__PROMPT__. Your job is to copy the lines from the material that include "deeper".

__INFORMATION SHOWN__.
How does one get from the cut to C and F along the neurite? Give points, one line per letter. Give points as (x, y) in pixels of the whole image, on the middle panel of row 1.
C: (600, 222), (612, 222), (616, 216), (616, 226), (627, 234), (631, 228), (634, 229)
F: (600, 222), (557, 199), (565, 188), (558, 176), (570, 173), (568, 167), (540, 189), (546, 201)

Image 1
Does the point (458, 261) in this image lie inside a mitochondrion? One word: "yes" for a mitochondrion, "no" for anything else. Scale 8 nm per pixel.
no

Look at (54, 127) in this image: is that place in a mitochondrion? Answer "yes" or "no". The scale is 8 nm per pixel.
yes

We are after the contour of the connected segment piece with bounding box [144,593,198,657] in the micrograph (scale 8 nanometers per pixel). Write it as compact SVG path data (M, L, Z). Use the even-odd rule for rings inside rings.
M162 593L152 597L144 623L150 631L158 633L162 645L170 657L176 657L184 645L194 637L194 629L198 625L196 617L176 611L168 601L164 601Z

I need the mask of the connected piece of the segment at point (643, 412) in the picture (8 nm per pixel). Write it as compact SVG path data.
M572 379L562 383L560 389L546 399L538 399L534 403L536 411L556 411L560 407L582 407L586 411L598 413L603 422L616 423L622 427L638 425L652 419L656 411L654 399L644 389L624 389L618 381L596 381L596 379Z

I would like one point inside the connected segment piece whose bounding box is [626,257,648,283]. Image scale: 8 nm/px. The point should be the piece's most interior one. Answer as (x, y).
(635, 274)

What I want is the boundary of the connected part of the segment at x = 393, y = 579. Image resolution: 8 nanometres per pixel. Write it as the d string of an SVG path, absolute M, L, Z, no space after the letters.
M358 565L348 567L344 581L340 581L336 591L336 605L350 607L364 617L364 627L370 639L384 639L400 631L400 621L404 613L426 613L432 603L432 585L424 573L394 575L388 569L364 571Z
...
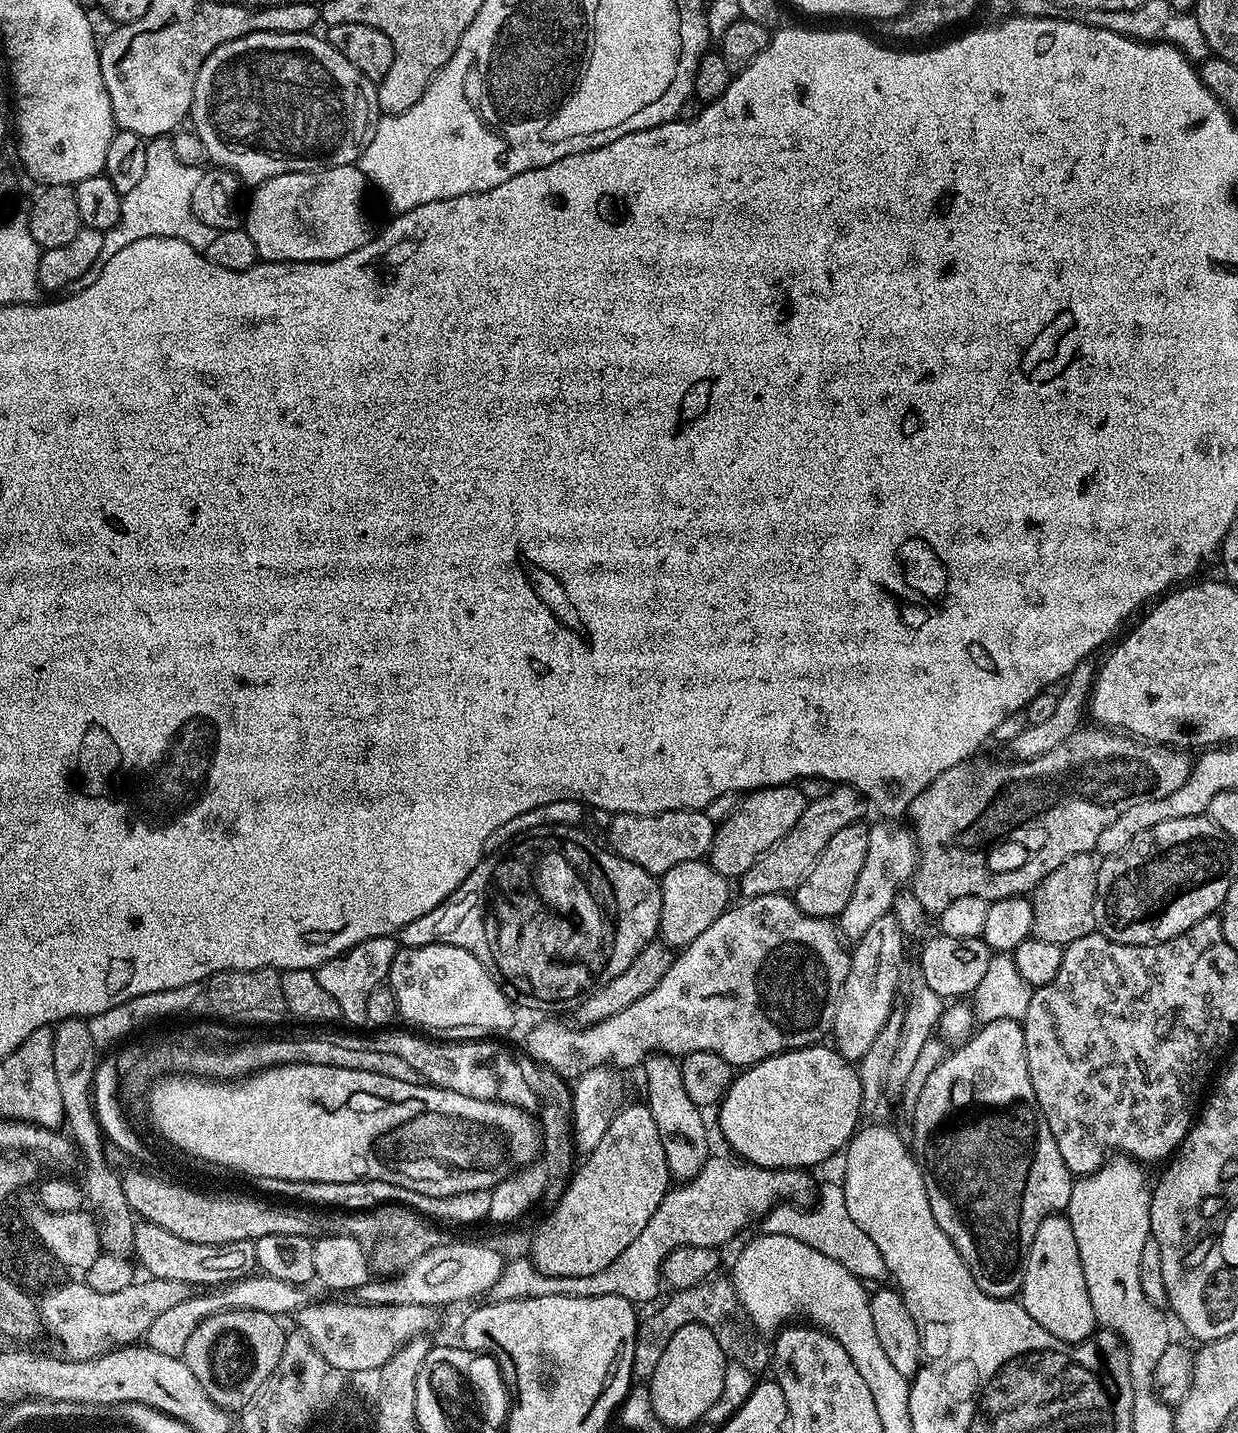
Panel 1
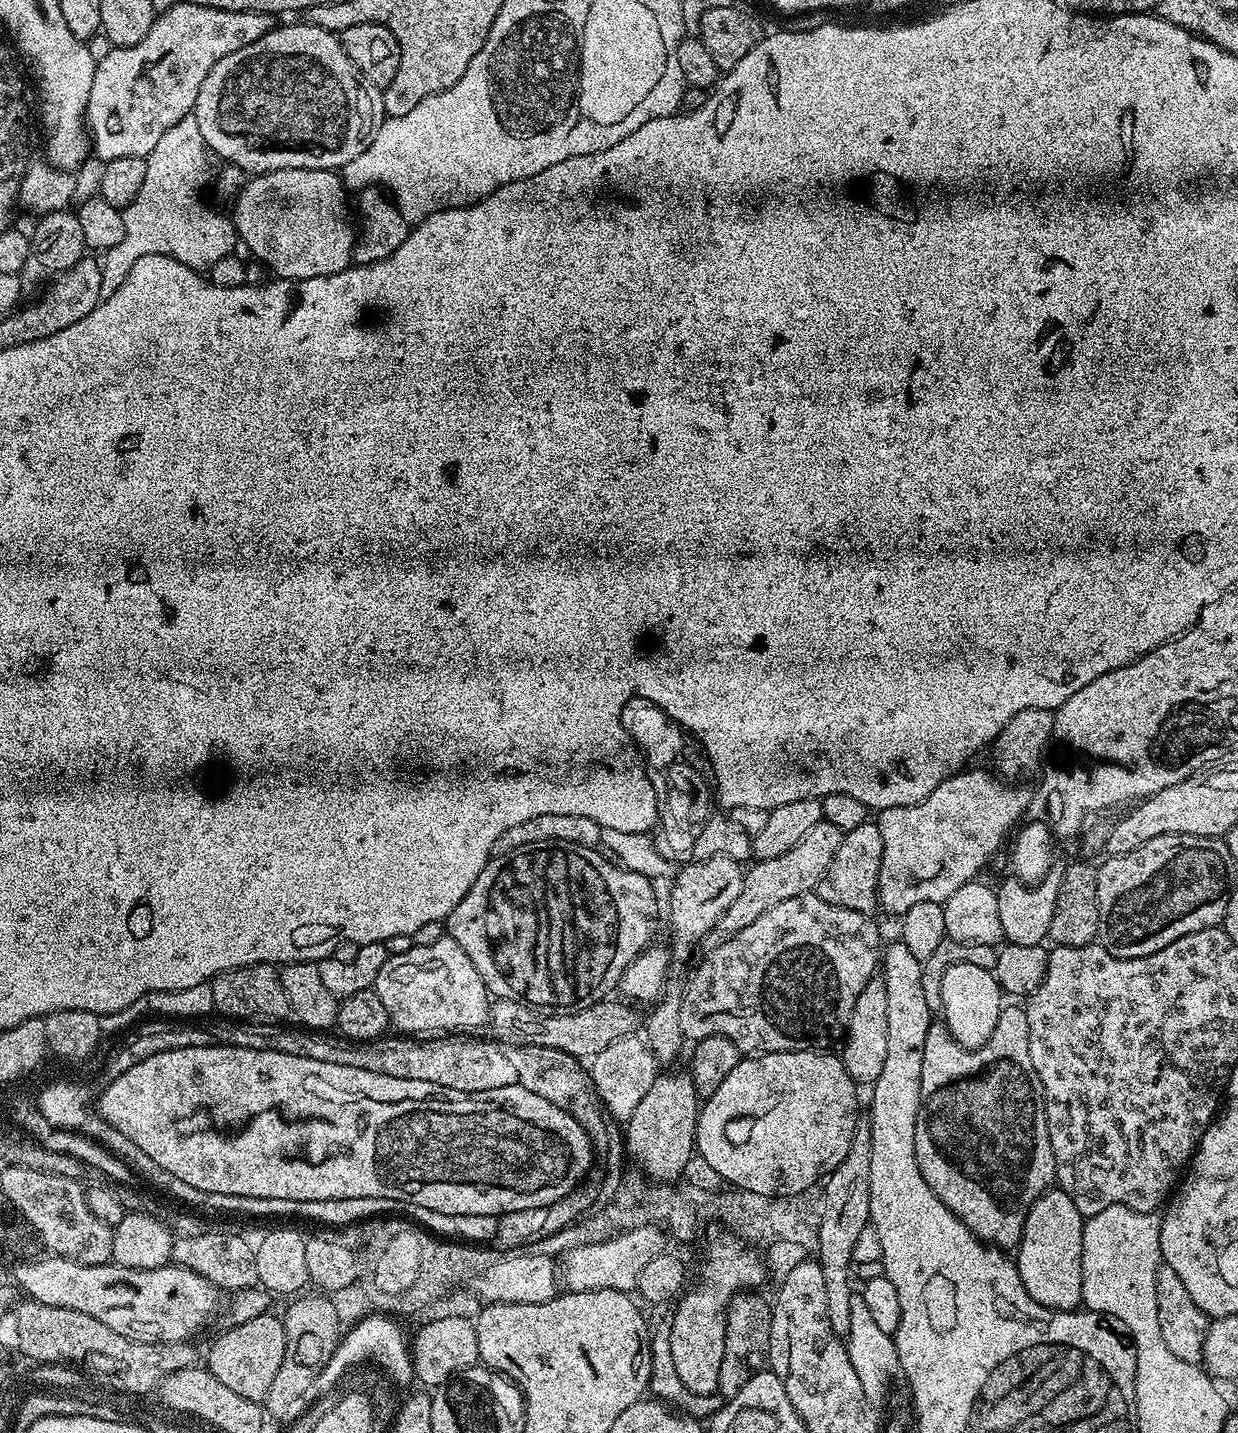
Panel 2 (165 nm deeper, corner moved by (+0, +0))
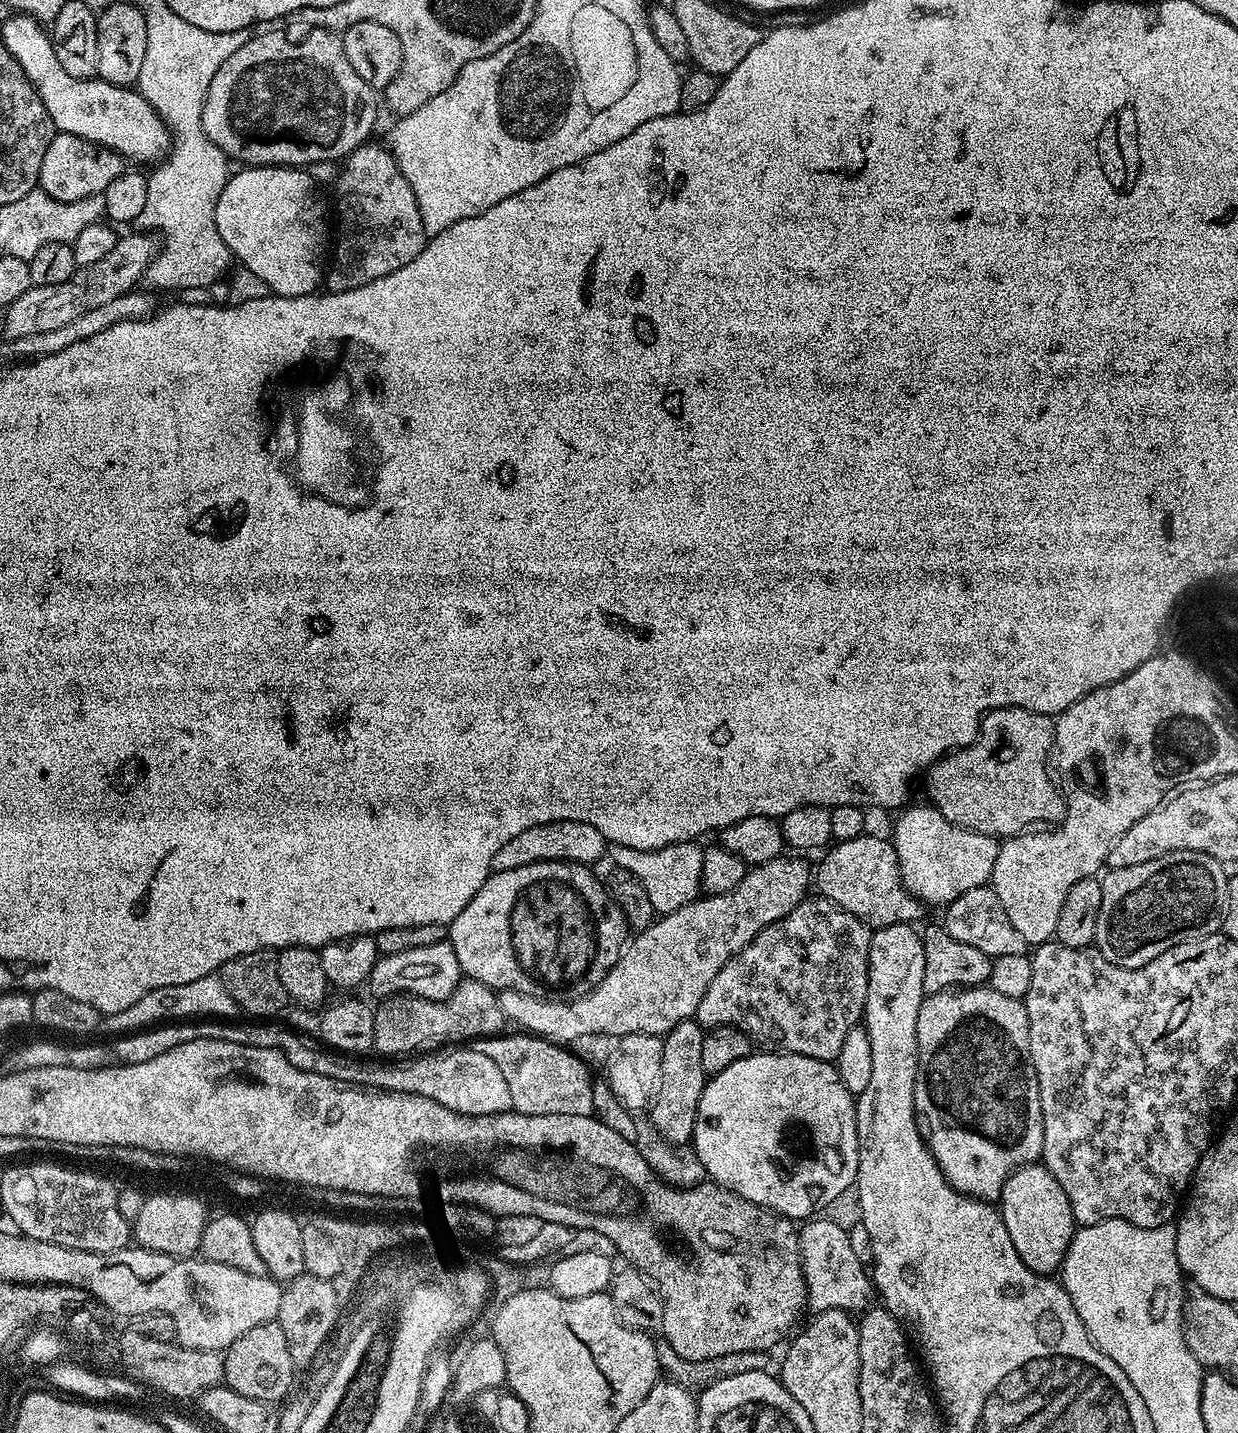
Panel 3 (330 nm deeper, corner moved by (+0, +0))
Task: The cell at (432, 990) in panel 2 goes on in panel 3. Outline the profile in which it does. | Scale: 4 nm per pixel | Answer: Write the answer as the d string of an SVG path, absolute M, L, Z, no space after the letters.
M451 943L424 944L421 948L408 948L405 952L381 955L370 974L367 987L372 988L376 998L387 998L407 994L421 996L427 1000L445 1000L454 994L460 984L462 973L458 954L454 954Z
==
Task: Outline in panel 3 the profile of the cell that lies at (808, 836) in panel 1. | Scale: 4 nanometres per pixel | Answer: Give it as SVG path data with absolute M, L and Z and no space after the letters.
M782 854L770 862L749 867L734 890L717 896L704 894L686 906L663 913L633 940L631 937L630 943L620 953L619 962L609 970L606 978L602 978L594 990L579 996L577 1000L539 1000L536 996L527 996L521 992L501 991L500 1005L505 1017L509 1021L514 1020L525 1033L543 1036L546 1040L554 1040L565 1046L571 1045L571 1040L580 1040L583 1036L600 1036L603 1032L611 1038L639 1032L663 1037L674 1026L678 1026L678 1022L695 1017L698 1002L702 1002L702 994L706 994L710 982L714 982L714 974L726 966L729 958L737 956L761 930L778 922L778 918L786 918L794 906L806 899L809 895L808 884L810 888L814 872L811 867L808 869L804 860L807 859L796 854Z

__YOUR SOLUTION__.
Panel 2 (165 nm deeper, corner moved by (+0, +0))
Panel 3 (330 nm deeper, corner moved by (+0, +0))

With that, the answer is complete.